With this process, Spike Lee manages to communicate different emotions that take over the character whose body has no choice but to obey to an irresistible force that push him (her) forward.
In Malcolm X, the character of Denzel Washington is pushed by  the fatal history when he goes to give the speech during which he will be assassinated. In Clockers, a young drug dealer is moved by its loss of control of a situation that drives the kid that helps him to shoot a man in front of him. In the 25th Hour, both Anna Paquin and Philip Seymour Hoffman’s characters are subjected to a state of drunkenness that bring her to seduce him and him to kiss her despite the fact that she is his 17 years old student. Eventually, in Inside Man, Denzel Washington again, as an hostage negotiator and calm for the whole first part of the movie, is moved by a virulent anger when one of the hostage he is responsible of has been shot by Bank robbers.

There are more Spike Lee’s movies using this process (Mo’ Better Blues, School Daze and Crooklyn) but I would like to focus on the four previous films I evoked. The speed is interesting as it differentiate the fast intensity of a profound emotion such as Denzel Washington’s anger in Inside Man from the slow and inexorable fate that brings Malcolm X to his death. This notion of fate is important here, as I believe that it should not be considered in the usual terms.
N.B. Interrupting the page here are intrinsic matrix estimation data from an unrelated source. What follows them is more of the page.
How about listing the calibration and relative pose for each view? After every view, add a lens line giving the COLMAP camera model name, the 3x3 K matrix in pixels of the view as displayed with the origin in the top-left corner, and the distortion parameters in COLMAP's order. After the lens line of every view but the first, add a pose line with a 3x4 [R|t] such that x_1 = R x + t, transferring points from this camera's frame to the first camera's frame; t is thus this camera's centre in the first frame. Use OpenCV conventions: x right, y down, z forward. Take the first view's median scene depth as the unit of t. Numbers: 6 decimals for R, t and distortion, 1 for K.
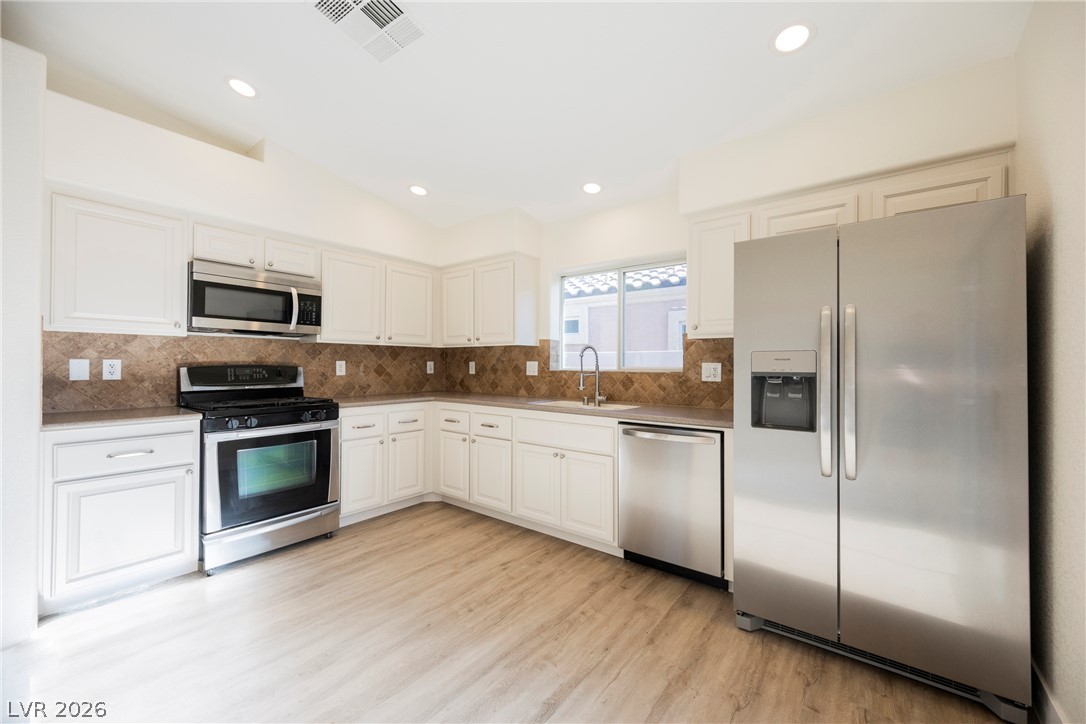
lens RADIAL K [[425.6, 0, 543.0], [0, 425.6, 362.0], [0, 0, 1]] dist [-0.000919, -0.000063]
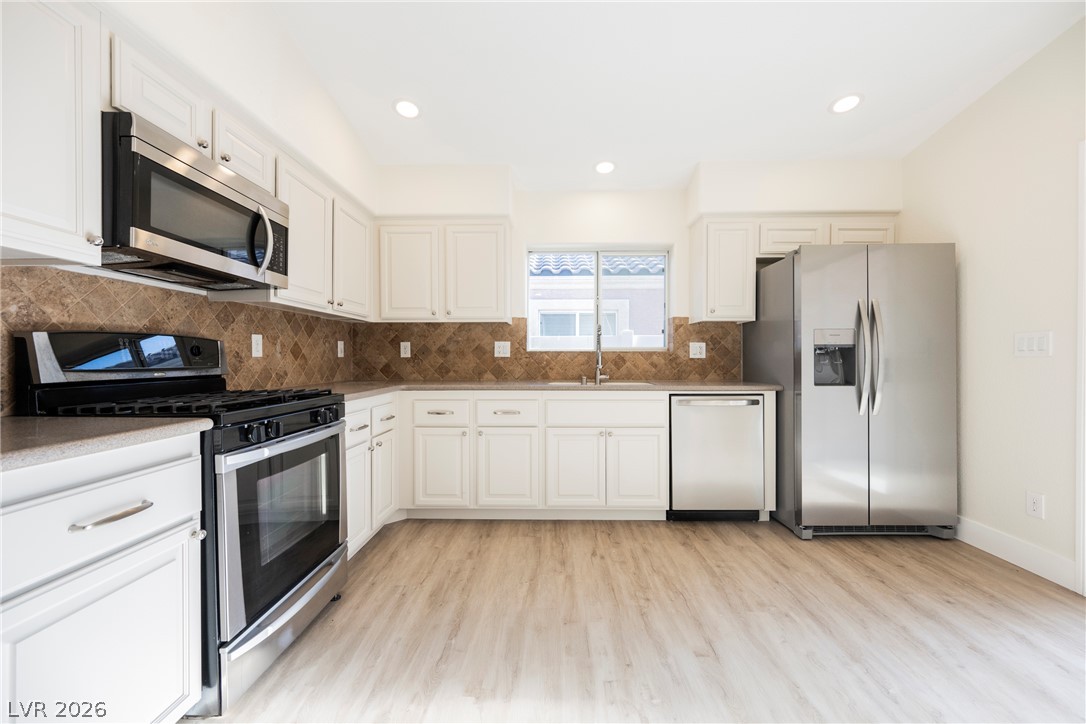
lens RADIAL K [[437.5, 0, 543.0], [0, 437.5, 362.0], [0, 0, 1]] dist [0.000364, 0.000118]
pose [[0.799123, -0.009234, 0.601096, -0.616293], [0.001295, 0.999906, 0.013639, 0.035344], [-0.601166, -0.010121, 0.799060, 0.254197]]
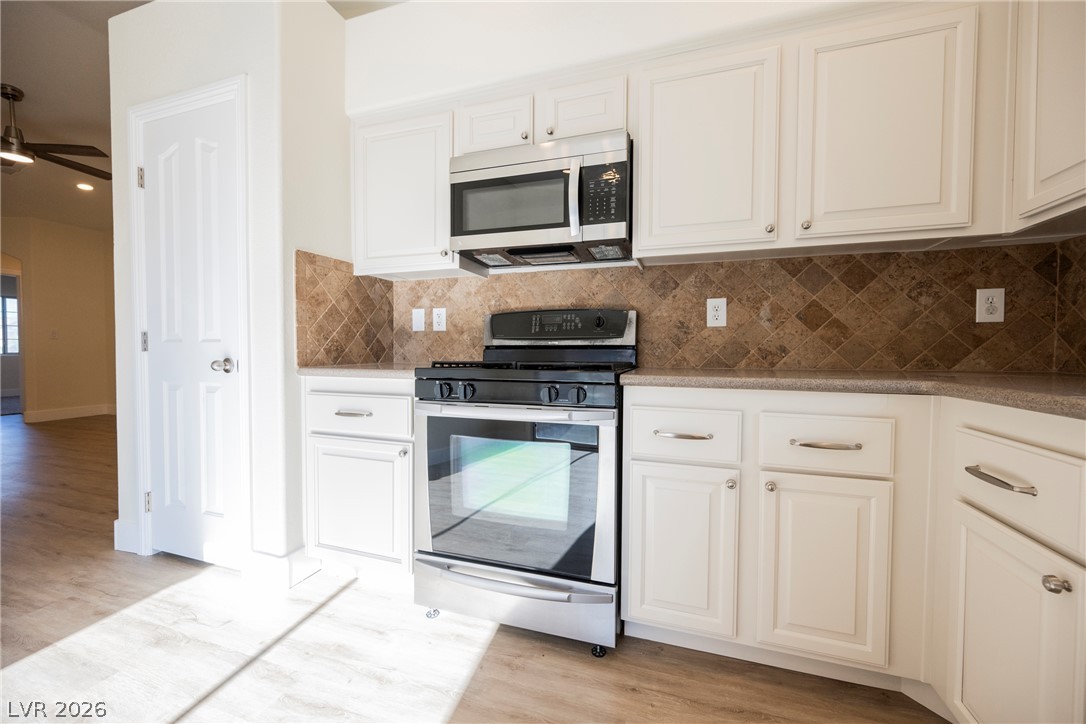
lens RADIAL K [[425.6, 0, 543.0], [0, 425.6, 362.0], [0, 0, 1]] dist [-0.000919, -0.000063]
pose [[0.335230, 0.022382, -0.941870, -0.077721], [0.002155, 0.999697, 0.024523, 0.070428], [0.942134, -0.010251, 0.335080, 0.742451]]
Fate, here, is not to be understood as a trick used by Spike Lee to introduce a Deus Ex Machina in his films that would allow him to trigger an event in an absolute transcendental way. No, the Dolly Shot, in my understanding occurs because the whole narrative before it constructed the circumstances that make this scene inexorable. In other words, the force that I evoking earlier, is therefore not a divine force that would influence the plot but rather the implacable logical conclusion of the sum of events that built up the story so far.

Spike Lee’s Dolly Shots are therefore a good illustration of Paul Klee’s famous phrase: Art does not represent the visible; rather, it makes visible. (1920). In fact, those shots are not reproducing any real situation, but rather envision the inexorability of our behaviors based on the sum of circumstances that bring them in situation. Spike Lee’s movies are also important for other aspects and some of them even reach an intensity level that will stay in memories for long but I believe that his Dolly Shots will be his contribution to the History of Cinema.